# Document segment:
□ □ □ □ □

To change the value of a, we need to declare it again. For example:

In [17]:
a = a + 4

In [18]:
print(a)

5


Variables don't need to be only numbers (integers or floats). We can create a string variable. For example:

In [19]:
b = 'This is some text!'

In [20]:
print(b)

This is some text!


In [21]:
type(b)

str

Because the value contained in b is a string, however, we cannot do mathematical operations with it.

In [22]:
b + 1

TypeError: must be str, not int

Well, we actually can... but with another string.

In [23]:
c = 'And now even more text'

In [24]:
b + c

'This is some text!And now even more text'

In [25]:
d = b + c

In [26]:
d

'This is some text!And now even more text'

## Lists

Another interesting concept in Python is the ability to create lists. Lists are what their name says... a list of items. For example:

In [27]:
[1,2,'text', 3]

[1, 2, 'text', 3]

The item above is a list. Lists are created like this:
* They start with a [
* Inside them, we include the elements separated by commas
* We end a list with a ]

What we did above was a list, but it's not really useful as it is not stored in memory. We can do that by creating a variable, and defining it as a list. For example:

In [28]:
mylist = [1, 2, 'text', 3, 4, 5]

In [29]:
print(mylist)

[1, 2, 'text', 3, 4, 5]


Lists have a few advantages. You can, for example, add an item to a list:

In [30]:
mylist.append(100)

In [31]:
mylist

[1, 2, 'text', 3, 4, 5, 100]

You can also access an item in a list by its location. You just need to keep in mind that Python starts counting at 0. So the first element in the list we created is at location 0, the second at location 1 etc... let's see this in practice.

In [32]:
myitems = ['First item', 'Second item', 'Third item']

To access an item, I just need to type the name of the list, followed by location of the item I want (between []). Sounds complicated, but it's simply like this:

In [33]:
myitems[0]

'First item'

In [34]:
myitems[1]

'Second item'

In [35]:
myitems[2]

'Third item'

In [36]:
myitems[-1]

'Third item'

As you saw in the previous example, we can also access the items in a list in reversed order. When I asked for something in location -1, Python showed the last item in the list.

□ □ □ □ □

(Records taken from a dataset)
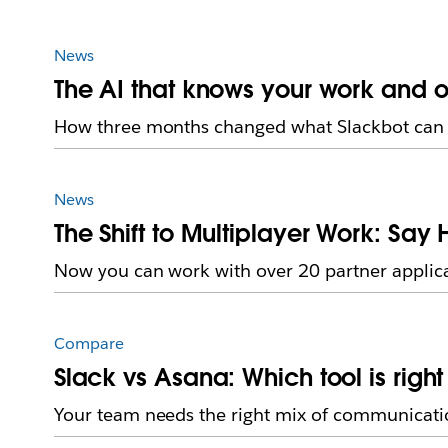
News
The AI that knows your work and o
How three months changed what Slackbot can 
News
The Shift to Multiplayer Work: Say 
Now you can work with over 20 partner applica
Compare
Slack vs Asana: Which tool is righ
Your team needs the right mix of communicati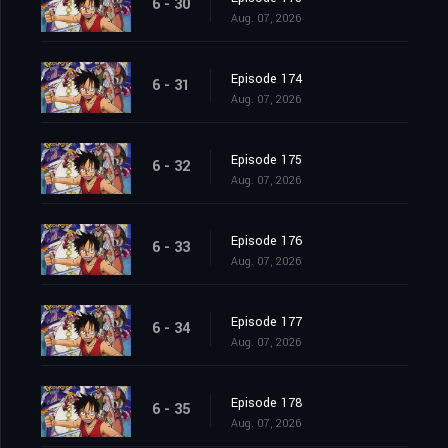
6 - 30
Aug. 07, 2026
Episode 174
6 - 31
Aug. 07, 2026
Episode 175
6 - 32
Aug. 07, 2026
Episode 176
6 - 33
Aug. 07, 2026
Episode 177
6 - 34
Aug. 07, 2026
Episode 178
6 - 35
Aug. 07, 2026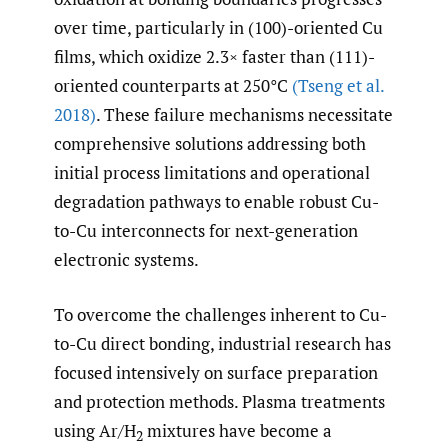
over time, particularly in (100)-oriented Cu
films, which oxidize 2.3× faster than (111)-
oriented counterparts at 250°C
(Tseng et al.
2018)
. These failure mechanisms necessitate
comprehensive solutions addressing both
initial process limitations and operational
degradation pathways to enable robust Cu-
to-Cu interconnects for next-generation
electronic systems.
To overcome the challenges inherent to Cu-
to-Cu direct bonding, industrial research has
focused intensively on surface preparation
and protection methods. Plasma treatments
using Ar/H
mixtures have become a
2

□ □ □ □ □

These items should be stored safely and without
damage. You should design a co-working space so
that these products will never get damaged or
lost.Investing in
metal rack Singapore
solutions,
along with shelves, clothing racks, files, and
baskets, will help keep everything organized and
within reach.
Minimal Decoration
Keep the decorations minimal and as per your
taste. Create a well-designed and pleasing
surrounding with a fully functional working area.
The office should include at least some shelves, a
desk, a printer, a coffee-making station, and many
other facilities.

□ □ □ □ □

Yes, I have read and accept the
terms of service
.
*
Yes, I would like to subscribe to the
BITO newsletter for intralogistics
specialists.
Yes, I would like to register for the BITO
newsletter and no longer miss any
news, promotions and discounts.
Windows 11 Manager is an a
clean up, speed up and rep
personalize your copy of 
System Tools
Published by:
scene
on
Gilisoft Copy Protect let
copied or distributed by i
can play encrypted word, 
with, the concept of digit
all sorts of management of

□ □ □ □ □

# Work task:
Decide whether each statement agrees with the Python tutorial above, answering yes or no and quoting the tutorial's deciding words: (a) Python counts list locations starting at 1; (b) adding the integer 1 to the string stored in b raises an error; (c) requesting location -1 of a list returns its last item.

# Task response:
(a) No: "Python starts counting at 0."
(b) Yes: "TypeError: must be str, not int"
(c) Yes: "When I asked for something in location -1, Python showed the last item in the list."